EXERCISE DESCRIPTION: Give back, exactly and with nothing added, the lines that run from the one containing "X1355000Y30000D02*" to the final line below.

(Stored data entries)

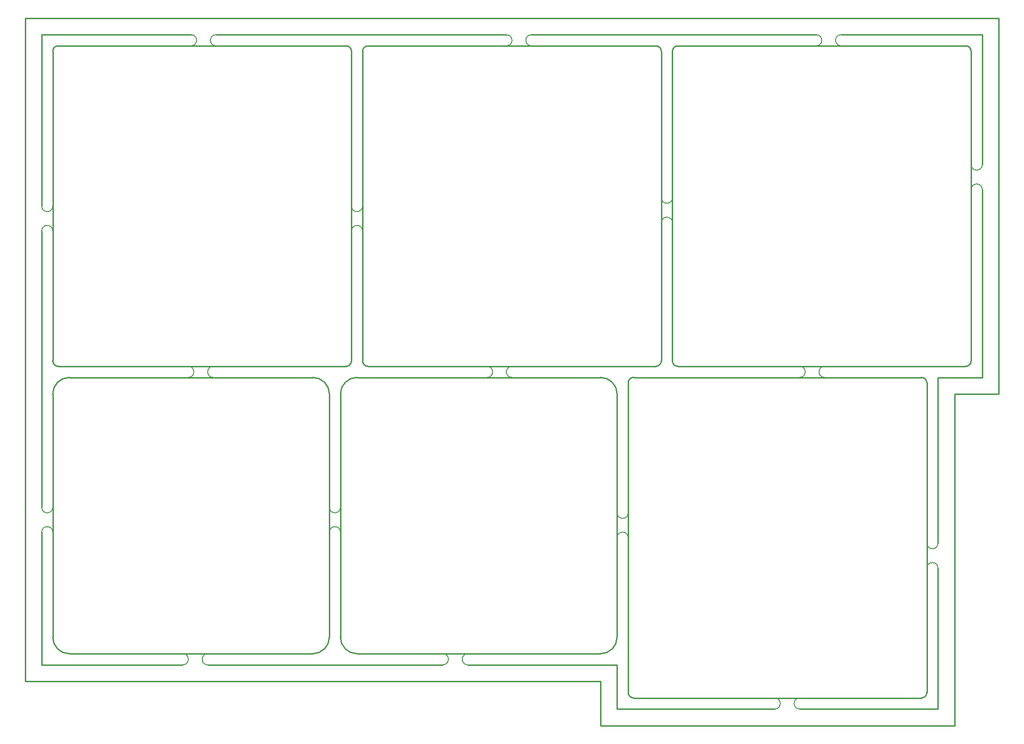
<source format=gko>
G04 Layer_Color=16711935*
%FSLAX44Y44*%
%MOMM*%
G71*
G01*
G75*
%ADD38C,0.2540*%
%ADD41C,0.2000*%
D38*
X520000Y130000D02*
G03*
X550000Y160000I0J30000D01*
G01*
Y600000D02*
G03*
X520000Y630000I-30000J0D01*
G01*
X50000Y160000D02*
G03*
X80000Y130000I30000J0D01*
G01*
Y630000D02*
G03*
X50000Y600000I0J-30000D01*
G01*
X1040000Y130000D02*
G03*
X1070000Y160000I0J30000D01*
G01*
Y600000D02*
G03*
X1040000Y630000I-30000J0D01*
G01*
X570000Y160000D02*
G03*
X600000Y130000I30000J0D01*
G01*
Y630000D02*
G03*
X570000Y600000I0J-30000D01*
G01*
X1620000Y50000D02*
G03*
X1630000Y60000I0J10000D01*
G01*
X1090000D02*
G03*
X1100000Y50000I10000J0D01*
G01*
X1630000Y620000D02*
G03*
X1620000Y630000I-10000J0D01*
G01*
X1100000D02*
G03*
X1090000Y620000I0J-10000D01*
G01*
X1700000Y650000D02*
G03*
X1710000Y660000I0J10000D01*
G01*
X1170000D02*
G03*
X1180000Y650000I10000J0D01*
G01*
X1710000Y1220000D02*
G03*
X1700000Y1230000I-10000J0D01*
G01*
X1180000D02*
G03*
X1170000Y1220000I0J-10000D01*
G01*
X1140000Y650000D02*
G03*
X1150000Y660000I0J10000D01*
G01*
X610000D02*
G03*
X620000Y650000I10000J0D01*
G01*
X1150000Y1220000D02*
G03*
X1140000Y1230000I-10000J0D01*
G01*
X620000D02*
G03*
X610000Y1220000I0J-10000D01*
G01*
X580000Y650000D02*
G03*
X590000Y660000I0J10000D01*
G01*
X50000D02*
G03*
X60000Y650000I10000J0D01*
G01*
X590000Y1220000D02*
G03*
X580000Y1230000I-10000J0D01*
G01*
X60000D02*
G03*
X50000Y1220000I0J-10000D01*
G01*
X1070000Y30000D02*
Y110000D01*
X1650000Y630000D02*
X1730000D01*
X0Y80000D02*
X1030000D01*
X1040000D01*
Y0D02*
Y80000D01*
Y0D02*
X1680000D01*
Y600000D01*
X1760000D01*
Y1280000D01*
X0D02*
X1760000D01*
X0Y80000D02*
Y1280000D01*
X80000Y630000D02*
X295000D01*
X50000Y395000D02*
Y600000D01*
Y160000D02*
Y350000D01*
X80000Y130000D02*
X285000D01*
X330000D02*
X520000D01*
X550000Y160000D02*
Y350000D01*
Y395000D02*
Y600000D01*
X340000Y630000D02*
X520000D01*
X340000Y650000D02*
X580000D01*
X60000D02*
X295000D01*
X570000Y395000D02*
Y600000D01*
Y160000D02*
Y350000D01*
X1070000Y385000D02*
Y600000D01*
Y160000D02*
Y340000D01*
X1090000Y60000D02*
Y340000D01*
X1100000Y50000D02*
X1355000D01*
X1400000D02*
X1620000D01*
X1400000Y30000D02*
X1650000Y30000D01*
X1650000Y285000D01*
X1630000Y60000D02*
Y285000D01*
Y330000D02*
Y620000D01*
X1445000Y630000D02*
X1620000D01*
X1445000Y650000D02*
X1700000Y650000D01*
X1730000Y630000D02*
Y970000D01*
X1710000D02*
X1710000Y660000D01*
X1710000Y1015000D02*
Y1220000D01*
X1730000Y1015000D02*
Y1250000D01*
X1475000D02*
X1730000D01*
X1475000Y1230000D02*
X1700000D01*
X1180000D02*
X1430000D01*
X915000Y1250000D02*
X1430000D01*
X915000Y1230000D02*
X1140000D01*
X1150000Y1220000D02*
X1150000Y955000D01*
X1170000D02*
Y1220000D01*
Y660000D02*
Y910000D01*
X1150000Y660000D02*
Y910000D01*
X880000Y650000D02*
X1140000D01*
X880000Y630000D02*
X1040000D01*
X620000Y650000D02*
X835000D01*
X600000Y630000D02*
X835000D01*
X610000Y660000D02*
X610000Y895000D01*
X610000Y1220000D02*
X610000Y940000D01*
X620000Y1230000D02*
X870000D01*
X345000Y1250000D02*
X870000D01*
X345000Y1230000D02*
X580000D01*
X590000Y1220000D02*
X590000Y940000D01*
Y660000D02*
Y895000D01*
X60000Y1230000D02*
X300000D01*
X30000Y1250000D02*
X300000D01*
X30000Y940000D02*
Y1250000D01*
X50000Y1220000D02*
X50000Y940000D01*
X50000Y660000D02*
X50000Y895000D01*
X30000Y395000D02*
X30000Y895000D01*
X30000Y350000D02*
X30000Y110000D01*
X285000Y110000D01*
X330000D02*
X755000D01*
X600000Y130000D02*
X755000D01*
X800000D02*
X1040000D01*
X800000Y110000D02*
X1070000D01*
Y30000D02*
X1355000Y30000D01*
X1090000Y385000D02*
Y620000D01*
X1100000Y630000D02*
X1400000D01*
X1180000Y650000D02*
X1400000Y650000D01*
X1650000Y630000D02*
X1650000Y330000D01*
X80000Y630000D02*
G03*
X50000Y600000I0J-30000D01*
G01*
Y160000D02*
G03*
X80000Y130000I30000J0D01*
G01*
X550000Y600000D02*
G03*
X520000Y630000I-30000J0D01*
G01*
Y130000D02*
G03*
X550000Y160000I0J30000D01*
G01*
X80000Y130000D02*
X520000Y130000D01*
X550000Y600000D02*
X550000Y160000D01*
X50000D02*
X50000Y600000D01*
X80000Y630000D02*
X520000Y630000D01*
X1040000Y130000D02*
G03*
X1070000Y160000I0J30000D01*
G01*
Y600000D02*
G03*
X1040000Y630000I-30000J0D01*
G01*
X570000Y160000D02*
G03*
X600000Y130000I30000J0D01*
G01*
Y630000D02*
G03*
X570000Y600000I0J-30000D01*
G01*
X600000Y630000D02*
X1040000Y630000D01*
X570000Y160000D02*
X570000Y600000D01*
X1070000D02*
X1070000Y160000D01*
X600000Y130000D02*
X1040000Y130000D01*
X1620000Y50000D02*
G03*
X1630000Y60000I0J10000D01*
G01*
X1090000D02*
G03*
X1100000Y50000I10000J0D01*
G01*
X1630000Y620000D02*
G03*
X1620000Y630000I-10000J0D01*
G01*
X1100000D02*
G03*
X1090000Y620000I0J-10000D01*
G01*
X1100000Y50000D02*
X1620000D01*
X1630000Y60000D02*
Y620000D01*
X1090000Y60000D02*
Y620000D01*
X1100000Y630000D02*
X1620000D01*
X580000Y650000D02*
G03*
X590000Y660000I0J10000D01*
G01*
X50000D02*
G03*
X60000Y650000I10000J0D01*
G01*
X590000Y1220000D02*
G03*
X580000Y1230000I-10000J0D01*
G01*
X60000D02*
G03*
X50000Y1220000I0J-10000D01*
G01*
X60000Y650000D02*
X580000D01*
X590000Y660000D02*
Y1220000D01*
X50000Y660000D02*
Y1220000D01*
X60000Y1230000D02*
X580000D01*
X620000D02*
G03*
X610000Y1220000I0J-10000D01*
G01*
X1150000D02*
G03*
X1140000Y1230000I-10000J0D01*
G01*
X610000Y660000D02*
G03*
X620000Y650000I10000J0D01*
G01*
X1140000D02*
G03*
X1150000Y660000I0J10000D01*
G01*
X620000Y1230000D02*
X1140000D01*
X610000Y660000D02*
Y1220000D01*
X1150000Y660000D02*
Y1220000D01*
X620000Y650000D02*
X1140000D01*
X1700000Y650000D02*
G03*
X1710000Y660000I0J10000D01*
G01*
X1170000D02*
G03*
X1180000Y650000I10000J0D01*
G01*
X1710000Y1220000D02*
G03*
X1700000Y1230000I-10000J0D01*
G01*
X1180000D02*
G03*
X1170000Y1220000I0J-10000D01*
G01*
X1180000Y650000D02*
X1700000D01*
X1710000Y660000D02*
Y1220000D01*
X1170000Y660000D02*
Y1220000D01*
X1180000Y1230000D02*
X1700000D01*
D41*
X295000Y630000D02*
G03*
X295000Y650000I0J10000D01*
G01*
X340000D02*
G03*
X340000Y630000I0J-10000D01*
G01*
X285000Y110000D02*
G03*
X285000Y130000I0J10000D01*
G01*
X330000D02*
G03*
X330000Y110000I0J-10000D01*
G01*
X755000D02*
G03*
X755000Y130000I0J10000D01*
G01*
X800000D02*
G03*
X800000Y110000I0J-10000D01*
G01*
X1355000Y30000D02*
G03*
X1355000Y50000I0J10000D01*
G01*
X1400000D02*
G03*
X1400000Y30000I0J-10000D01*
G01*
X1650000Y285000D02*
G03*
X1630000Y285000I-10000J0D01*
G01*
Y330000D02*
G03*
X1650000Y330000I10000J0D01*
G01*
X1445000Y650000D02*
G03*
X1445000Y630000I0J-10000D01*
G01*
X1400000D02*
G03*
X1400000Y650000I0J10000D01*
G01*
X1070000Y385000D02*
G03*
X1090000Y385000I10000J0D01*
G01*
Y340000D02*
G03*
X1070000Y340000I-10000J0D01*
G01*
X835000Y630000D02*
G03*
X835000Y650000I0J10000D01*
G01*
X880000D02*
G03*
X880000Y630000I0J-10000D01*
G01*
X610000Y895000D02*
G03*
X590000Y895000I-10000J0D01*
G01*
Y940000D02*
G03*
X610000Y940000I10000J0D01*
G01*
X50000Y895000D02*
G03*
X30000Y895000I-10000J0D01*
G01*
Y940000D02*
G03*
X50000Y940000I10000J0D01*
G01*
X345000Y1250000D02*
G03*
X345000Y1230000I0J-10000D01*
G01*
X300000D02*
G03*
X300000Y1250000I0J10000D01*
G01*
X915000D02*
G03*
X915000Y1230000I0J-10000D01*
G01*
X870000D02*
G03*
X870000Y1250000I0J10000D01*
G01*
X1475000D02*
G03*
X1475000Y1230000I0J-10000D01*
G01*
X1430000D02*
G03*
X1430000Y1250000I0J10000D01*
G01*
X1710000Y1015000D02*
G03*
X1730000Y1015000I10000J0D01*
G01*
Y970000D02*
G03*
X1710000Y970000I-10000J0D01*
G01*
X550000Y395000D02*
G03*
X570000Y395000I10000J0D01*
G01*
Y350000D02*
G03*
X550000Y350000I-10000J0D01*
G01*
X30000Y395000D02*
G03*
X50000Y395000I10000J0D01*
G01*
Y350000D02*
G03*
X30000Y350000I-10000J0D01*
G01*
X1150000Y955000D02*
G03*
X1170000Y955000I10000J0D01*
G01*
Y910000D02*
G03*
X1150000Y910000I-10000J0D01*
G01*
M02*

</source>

ANSWER TO THE PROBLEM:
X1355000Y30000D02*
G03*
X1355000Y50000I0J10000D01*
G01*
X1400000D02*
G03*
X1400000Y30000I0J-10000D01*
G01*
X1650000Y285000D02*
G03*
X1630000Y285000I-10000J0D01*
G01*
Y330000D02*
G03*
X1650000Y330000I10000J0D01*
G01*
X1445000Y650000D02*
G03*
X1445000Y630000I0J-10000D01*
G01*
X1400000D02*
G03*
X1400000Y650000I0J10000D01*
G01*
X1070000Y385000D02*
G03*
X1090000Y385000I10000J0D01*
G01*
Y340000D02*
G03*
X1070000Y340000I-10000J0D01*
G01*
X835000Y630000D02*
G03*
X835000Y650000I0J10000D01*
G01*
X880000D02*
G03*
X880000Y630000I0J-10000D01*
G01*
X610000Y895000D02*
G03*
X590000Y895000I-10000J0D01*
G01*
Y940000D02*
G03*
X610000Y940000I10000J0D01*
G01*
X50000Y895000D02*
G03*
X30000Y895000I-10000J0D01*
G01*
Y940000D02*
G03*
X50000Y940000I10000J0D01*
G01*
X345000Y1250000D02*
G03*
X345000Y1230000I0J-10000D01*
G01*
X300000D02*
G03*
X300000Y1250000I0J10000D01*
G01*
X915000D02*
G03*
X915000Y1230000I0J-10000D01*
G01*
X870000D02*
G03*
X870000Y1250000I0J10000D01*
G01*
X1475000D02*
G03*
X1475000Y1230000I0J-10000D01*
G01*
X1430000D02*
G03*
X1430000Y1250000I0J10000D01*
G01*
X1710000Y1015000D02*
G03*
X1730000Y1015000I10000J0D01*
G01*
Y970000D02*
G03*
X1710000Y970000I-10000J0D01*
G01*
X550000Y395000D02*
G03*
X570000Y395000I10000J0D01*
G01*
Y350000D02*
G03*
X550000Y350000I-10000J0D01*
G01*
X30000Y395000D02*
G03*
X50000Y395000I10000J0D01*
G01*
Y350000D02*
G03*
X30000Y350000I-10000J0D01*
G01*
X1150000Y955000D02*
G03*
X1170000Y955000I10000J0D01*
G01*
Y910000D02*
G03*
X1150000Y910000I-10000J0D01*
G01*
M02*

</source>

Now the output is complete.